WHAT YOU SHOULD DO: Return each line in the listing below that contains the string "sketchPlane". Treat uppercase and lowercase letters as different.

┄┄┄┄┄┄┄┄┄┄

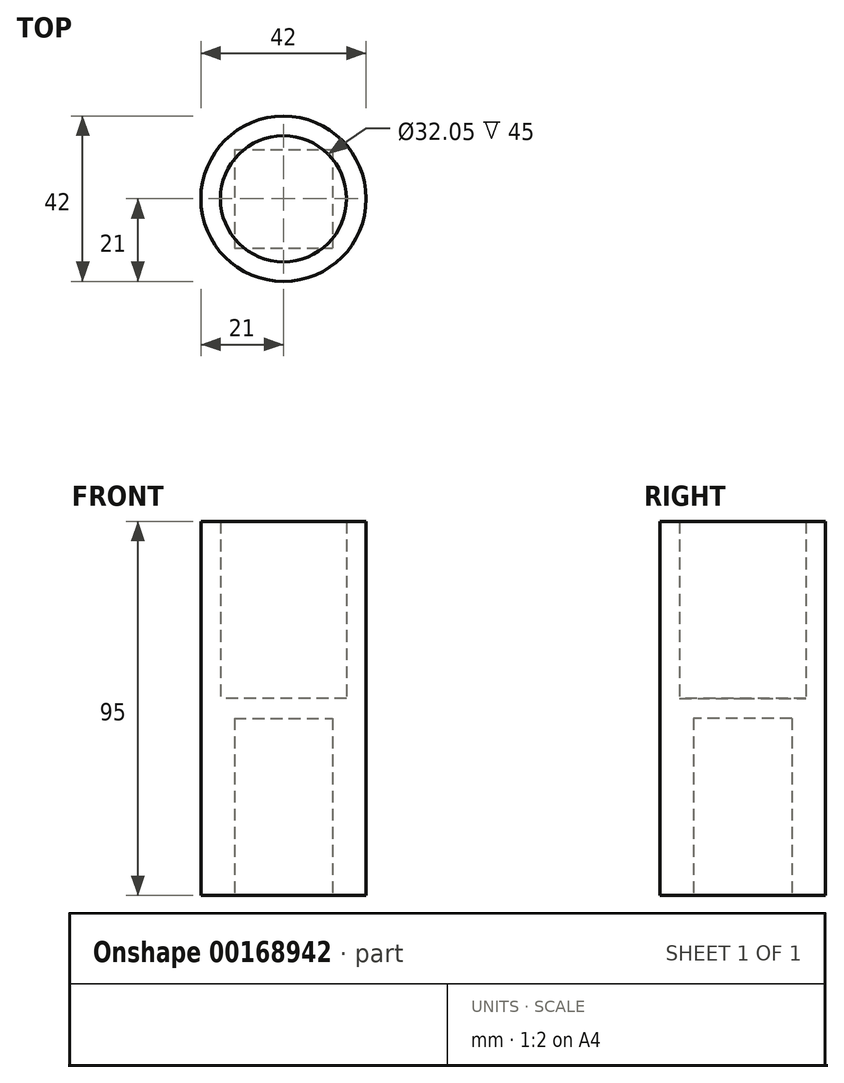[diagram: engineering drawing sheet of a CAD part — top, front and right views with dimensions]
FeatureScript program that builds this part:
annotation { "Feature Type Name" : "Feature", "Feature Type Description" : "" }
export const myFeature = defineFeature(function(context is Context, id is Id, definition is map)
    precondition{}
    {
        {
            var Q0;
            Q0=qCreatedBy(makeId("Top.planeOp"),FACE);
            var sketch = newSketch(context, id + "F0", { "sketchPlane" : qUnion([Q0])});
            skCircle(sketch, "E0", {"center": v(0, 0) * mm, "radius": 21 * mm});
            skLineSegment(sketch, "E1.bottom", {"start": v(-12.47, 12.47) * mm, "end": v(12.48, 12.47) * mm});
            skLineSegment(sketch, "E1.top", {"start": v(-12.48, -12.47) * mm, "end": v(12.47, -12.47) * mm});
            skLineSegment(sketch, "E1.left", {"start": v(-12.47, 12.47) * mm, "end": v(-12.48, -12.47) * mm});
            skLineSegment(sketch, "E1.right", {"start": v(12.48, 12.47) * mm, "end": v(12.47, -12.47) * mm});
            skSolve(sketch);
        }
        {
            var Q0;
            Q0=makeQuery(id+"F0.imprint","IMPRINT",FACE,{"disambiguationData":[TD([[makeQuery(id+"F0.imprint","IMPRINT",EDGE,{"derivedFrom":sQuery(id+"F0.wireOp",EDGE,"E0")}),1.0]])]});
            extrude(context, id + "F1", {"entities" : qUnion([Q0]), "depth" : 45 * mm});
        }
        {
            var Q0;
            Q0=makeQuery(id+"F1.opExtrude","CAP_FACE",FACE,{"disambiguationData":[OSD([sQuery(id+"F0.wireOp",EDGE,"E0"),sQuery(id+"F0.wireOp",EDGE,"E1.bottom"),sQuery(id+"F0.wireOp",EDGE,"E1.top"),sQuery(id+"F0.wireOp",EDGE,"E1.left"),sQuery(id+"F0.wireOp",EDGE,"E1.right")])],"isStart":false});
            var sketch = newSketch(context, id + "F2", { "sketchPlane" : qUnion([Q0])});
            skCircle(sketch, "E2", {"center": v(0, 0) * mm, "radius": 21 * mm});
            skCircle(sketch, "E3", {"center": v(0, 0) * mm, "radius": 16.02 * mm});
            skSolve(sketch);
        }
        {
            var Q0;
            Q0=makeQuery(id+"F2.imprint","IMPRINT",FACE,{"disambiguationData":[TD([[makeQuery(id+"F2.imprint","IMPRINT",EDGE,{"derivedFrom":sQuery(id+"F2.wireOp",EDGE,"E2")}),1.0]])]});
            var Q1;
            {var subQ0=sQuery(id+"F2.wireOp",EDGE,"E3");var subQ1=makeQuery(id+"F1.opExtrude","CAP_EDGE",EDGE,{"disambiguationData":[OSD([sQuery(id+"F0.wireOp",EDGE,"E1.top")])],"isStart":false});var subQ2=makeQuery(id+"F2.imprint","INTERSECT",VERTEX,{"disambiguationData":[OD(1.0)],"derivedFrom":[subQ1,subQ0]});Q1=makeQuery(id+"F2.imprint","IMPRINT",FACE,{"disambiguationData":[TD([[makeQuery(id+"F2.imprint","IMPRINT",EDGE,{"disambiguationData":[TD([[subQ2,-1.0]])],"derivedFrom":subQ0}),-1.0]])]});}
            var Q2;
            {var subQ0=sQuery(id+"F2.wireOp",EDGE,"E3");var subQ1=makeQuery(id+"F1.opExtrude","CAP_EDGE",EDGE,{"disambiguationData":[OSD([sQuery(id+"F0.wireOp",EDGE,"E1.left")])],"isStart":false});var subQ2=makeQuery(id+"F2.imprint","INTERSECT",VERTEX,{"disambiguationData":[OD(1.0)],"derivedFrom":[subQ1,subQ0]});Q2=makeQuery(id+"F2.imprint","IMPRINT",FACE,{"disambiguationData":[TD([[makeQuery(id+"F2.imprint","IMPRINT",EDGE,{"disambiguationData":[TD([[subQ2,-1.0]])],"derivedFrom":subQ0}),-1.0]])]});}
            var Q3;
            {var subQ0=sQuery(id+"F2.wireOp",EDGE,"E3");var subQ1=makeQuery(id+"F1.opExtrude","CAP_EDGE",EDGE,{"disambiguationData":[OSD([sQuery(id+"F0.wireOp",EDGE,"E1.bottom")])],"isStart":false});var subQ2=makeQuery(id+"F2.imprint","INTERSECT",VERTEX,{"disambiguationData":[OD(0.0)],"derivedFrom":[subQ1,subQ0]});Q3=makeQuery(id+"F2.imprint","IMPRINT",FACE,{"disambiguationData":[TD([[makeQuery(id+"F2.imprint","IMPRINT",EDGE,{"disambiguationData":[TD([[subQ2,1.0]])],"derivedFrom":subQ0}),-1.0]])]});}
            var Q4;
            {var subQ0=sQuery(id+"F2.wireOp",EDGE,"E3");var subQ1=makeQuery(id+"F1.opExtrude","CAP_EDGE",EDGE,{"disambiguationData":[OSD([sQuery(id+"F0.wireOp",EDGE,"E1.bottom")])],"isStart":false});var subQ2=makeQuery(id+"F2.imprint","INTERSECT",VERTEX,{"disambiguationData":[OD(1.0)],"derivedFrom":[subQ1,subQ0]});Q4=makeQuery(id+"F2.imprint","IMPRINT",FACE,{"disambiguationData":[TD([[makeQuery(id+"F2.imprint","IMPRINT",EDGE,{"disambiguationData":[TD([[subQ2,-1.0]])],"derivedFrom":subQ0}),-1.0]])]});}
            extrude(context, id + "F3", {"entities" : qUnion([Q0, Q1, Q2, Q3, Q4]), "operationType" : NewBodyOperationType.ADD, "depth" : 50 * mm});
        }
        {
            var Q0;
            {var subQ0=sQuery(id+"F2.wireOp",EDGE,"E3");var subQ1=makeQuery(id+"F1.opExtrude","CAP_EDGE",EDGE,{"disambiguationData":[OSD([sQuery(id+"F0.wireOp",EDGE,"E1.bottom")])],"isStart":false});var subQ2=makeQuery(id+"F2.imprint","INTERSECT",VERTEX,{"disambiguationData":[OD(0.0)],"derivedFrom":[subQ1,subQ0]});Q0=makeQuery(id+"F2.imprint","IMPRINT",FACE,{"disambiguationData":[TD([[makeQuery(id+"F2.imprint","IMPRINT",EDGE,{"disambiguationData":[TD([[subQ2,-1.0]])],"derivedFrom":subQ0}),1.0]])]});}
            var Q1;
            {var subQ0=sQuery(id+"F2.wireOp",EDGE,"E3");var subQ1=makeQuery(id+"F1.opExtrude","CAP_EDGE",EDGE,{"disambiguationData":[OSD([sQuery(id+"F0.wireOp",EDGE,"E1.right")])],"isStart":false});var subQ2=makeQuery(id+"F2.imprint","INTERSECT",VERTEX,{"disambiguationData":[OD(0.0)],"derivedFrom":[subQ1,subQ0]});Q1=makeQuery(id+"F2.imprint","IMPRINT",FACE,{"disambiguationData":[TD([[makeQuery(id+"F2.imprint","IMPRINT",EDGE,{"disambiguationData":[TD([[subQ2,1.0]])],"derivedFrom":subQ0}),1.0]])]});}
            var Q2;
            {var subQ0=sQuery(id+"F2.wireOp",EDGE,"E3");var subQ1=makeQuery(id+"F1.opExtrude","CAP_EDGE",EDGE,{"disambiguationData":[OSD([sQuery(id+"F0.wireOp",EDGE,"E1.left")])],"isStart":false});var subQ2=makeQuery(id+"F2.imprint","INTERSECT",VERTEX,{"disambiguationData":[OD(0.0)],"derivedFrom":[subQ1,subQ0]});Q2=makeQuery(id+"F2.imprint","IMPRINT",FACE,{"disambiguationData":[TD([[makeQuery(id+"F2.imprint","IMPRINT",EDGE,{"disambiguationData":[TD([[subQ2,-1.0]])],"derivedFrom":subQ0}),1.0]])]});}
            var Q3;
            {var subQ0=sQuery(id+"F2.wireOp",EDGE,"E3");var subQ1=makeQuery(id+"F1.opExtrude","CAP_EDGE",EDGE,{"disambiguationData":[OSD([sQuery(id+"F0.wireOp",EDGE,"E1.top")])],"isStart":false});var subQ2=makeQuery(id+"F2.imprint","INTERSECT",VERTEX,{"disambiguationData":[OD(0.0)],"derivedFrom":[subQ1,subQ0]});Q3=makeQuery(id+"F2.imprint","IMPRINT",FACE,{"disambiguationData":[TD([[makeQuery(id+"F2.imprint","IMPRINT",EDGE,{"disambiguationData":[TD([[subQ2,-1.0]])],"derivedFrom":subQ0}),1.0]])]});}
            var Q4;
            {var subQ0=sQuery(id+"F2.wireOp",EDGE,"E3");var subQ8=makeQuery(id+"F1.opExtrude","CAP_EDGE",EDGE,{"disambiguationData":[OSD([sQuery(id+"F0.wireOp",EDGE,"E1.bottom")])],"isStart":false});var subQ9=makeQuery(id+"F2.imprint","INTERSECT",VERTEX,{"disambiguationData":[OD(0.0)],"derivedFrom":[subQ8,subQ0]});Q4=makeQuery(id+"F2.imprint","IMPRINT",FACE,{"disambiguationData":[TD([[makeQuery(id+"F2.imprint","IMPRINT",EDGE,{"disambiguationData":[TD([[subQ9,1.0]])],"derivedFrom":subQ0}),1.0]])]});}
            extrude(context, id + "F4", {"entities" : qUnion([Q0, Q1, Q2, Q3, Q4]), "operationType" : NewBodyOperationType.ADD, "depth" : 5 * mm});
        }
    });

┄┄┄┄┄┄┄┄┄┄

EXERCISE ANSWER:
            var sketch = newSketch(context, id + "F0", { "sketchPlane" : qUnion([Q0])});
            var sketch = newSketch(context, id + "F2", { "sketchPlane" : qUnion([Q0])});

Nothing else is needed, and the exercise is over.